Planets Balanced On Giza Pyramids? Not So Fast, Astronomer Says
Science, superstition and rumor have come to an unusual alignment in a viral picture that purports to show Mercury, Venus and Saturn aligned in a diagonal above three pyramids in Giza, Egypt.
But as astronomer Phil Plait explains in a blog post for Discover Magazine, while there is going to be a relatively close conjunction of the three planets on December 3, they likely won't be arranged so neatly above the tops of the pyramids. By mapping the location of the planets with a computer program, Plait found that the three planets will not be in a completely straight line, and will actually be arranged in a much steeper angle, closer to vertical.
Commenters on Plait's post also noted that in the real-life version of the alignment later this year, Venus will be much brighter than Mercury or Saturn.
A blogger at Illinois SkyWatch that goes by the handle Croman concurred that the viral photo shouldn't be taken as gospel truth.
"Although a very cool picture indeed, it's not realistic," Croman wrote on Monday.
The alignment of three celestial objects - also known as a syzygy (pronounced like "sizz-a-gee") - isn't an uncommon occurrence. Earth gets to see it all the time in the form of lunar eclipses, solar eclipses, and even the recent transit of Venus.
In May 2011, Earthlings got an even bigger show when Mercury, Venus, Jupiter, Mars, Uranus and Neptune all appeared to line up roughly along the ecliptic - the path the sun seems to take through the sky.

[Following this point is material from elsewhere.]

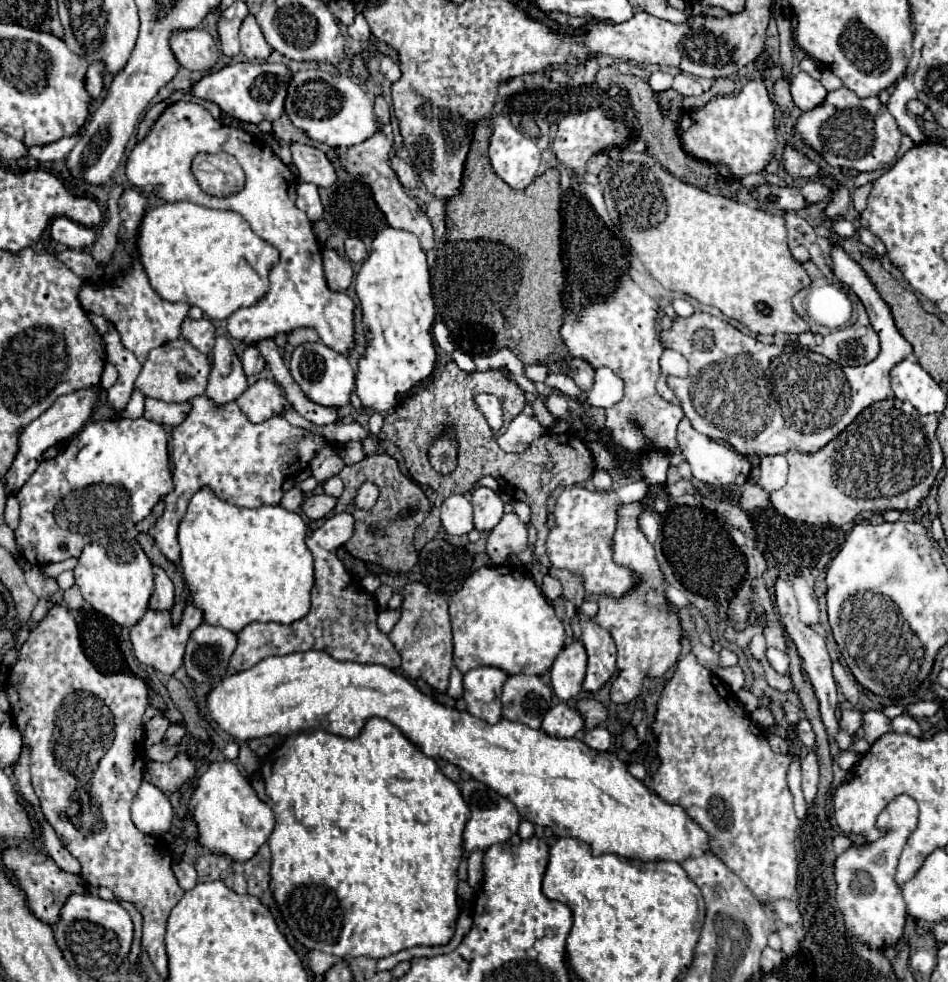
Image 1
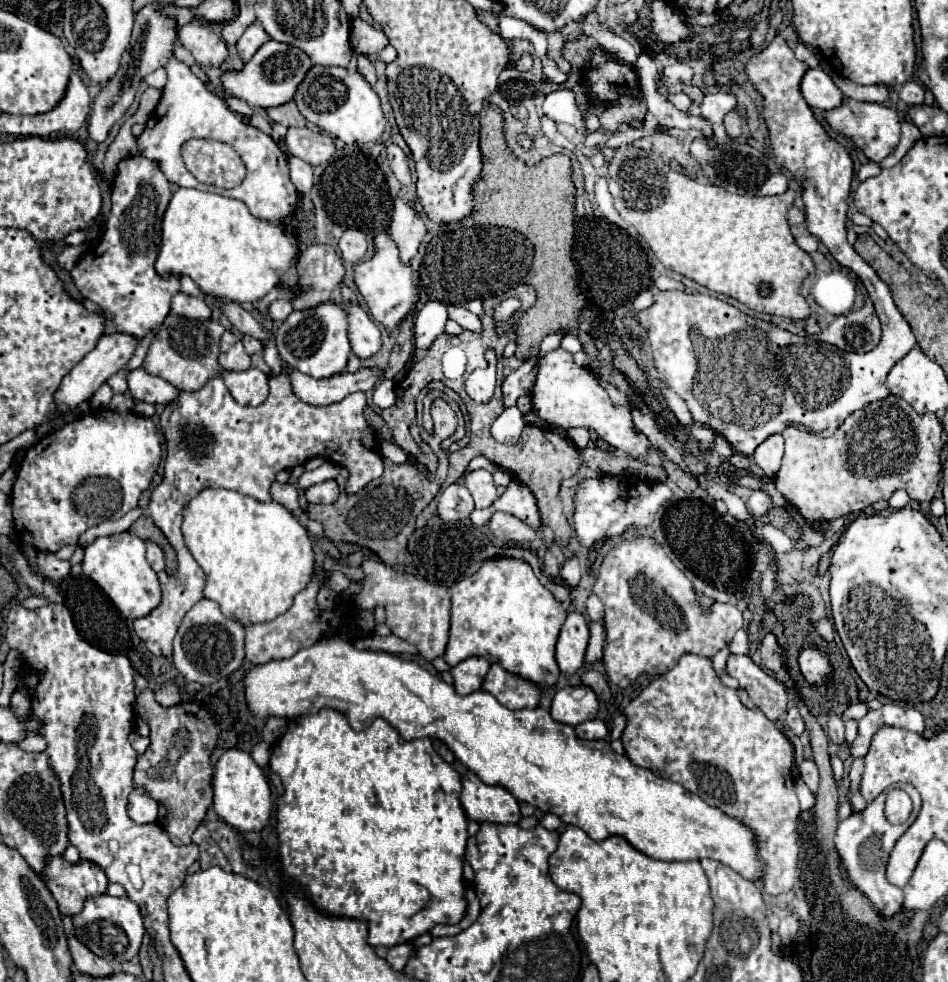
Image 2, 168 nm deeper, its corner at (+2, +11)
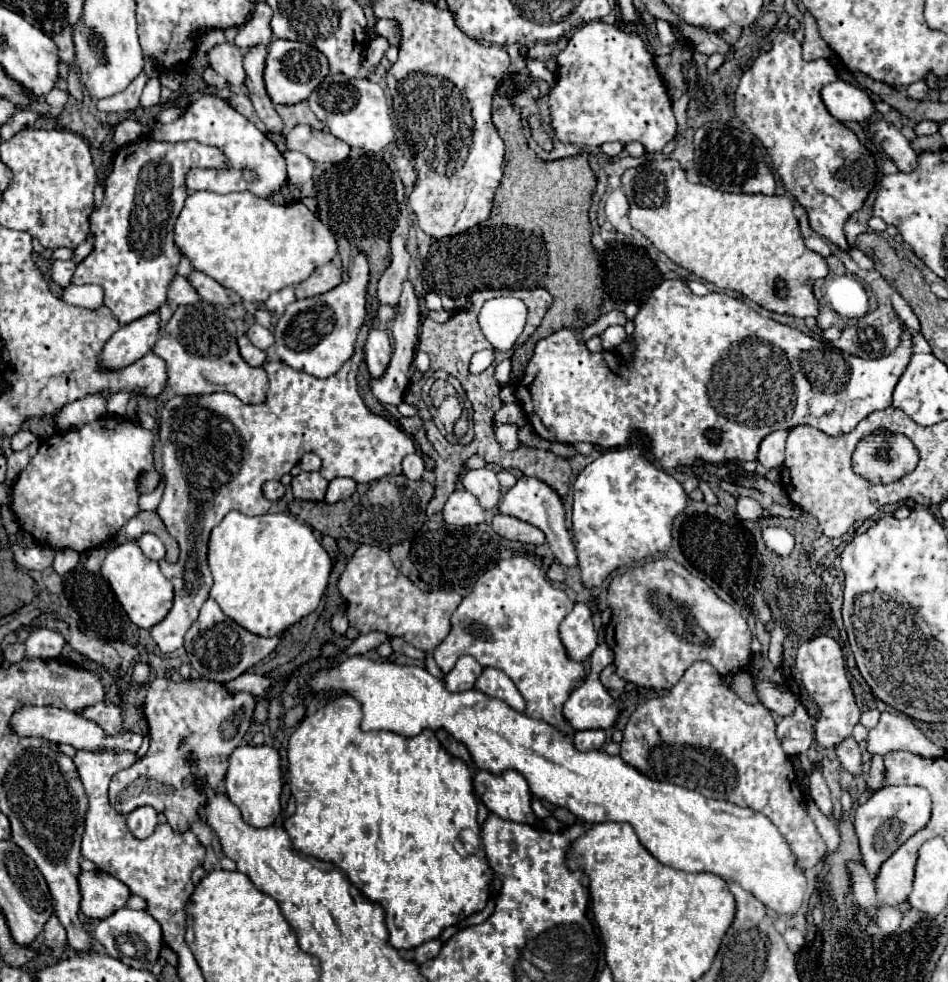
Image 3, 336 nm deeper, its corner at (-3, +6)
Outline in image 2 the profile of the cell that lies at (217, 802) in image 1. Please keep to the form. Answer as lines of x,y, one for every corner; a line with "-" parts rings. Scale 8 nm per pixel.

Many a soothsayer has forecast doom because of a projected planetary alignment. "The Jupiter Effect," a 1974 book by John Gribbin and Stephen Plageman, predicted that a celestial event in 1982, when all nine planets (back when Pluto was still in the club) would be on the same side of the Sun and relatively aligned, would wreak havoc on Earth. Gribbin and Plageman claimed that the alignment would affect the solar winds coming off of the sun and somehow trigger extreme events on Earth, including earthquakes along the San Andreas Fault. Needless to say, the world did not end in 1982.
With apocalypse fever peaking because the Mayan Long Count calendar is about to essentially turn over a new page this December, it's no surprise that a conjunction of rare astronomical phenomena and mysticism can go viral.
Plait allowed that "Someone putting themself at just the right place to the northwest at just the right time might be able to get the three planets aligned with the three pyramids. That would be very pretty, and I'd love to see it personally! But," he added, "I wouldn't assign any spiritual significance to it beyond that."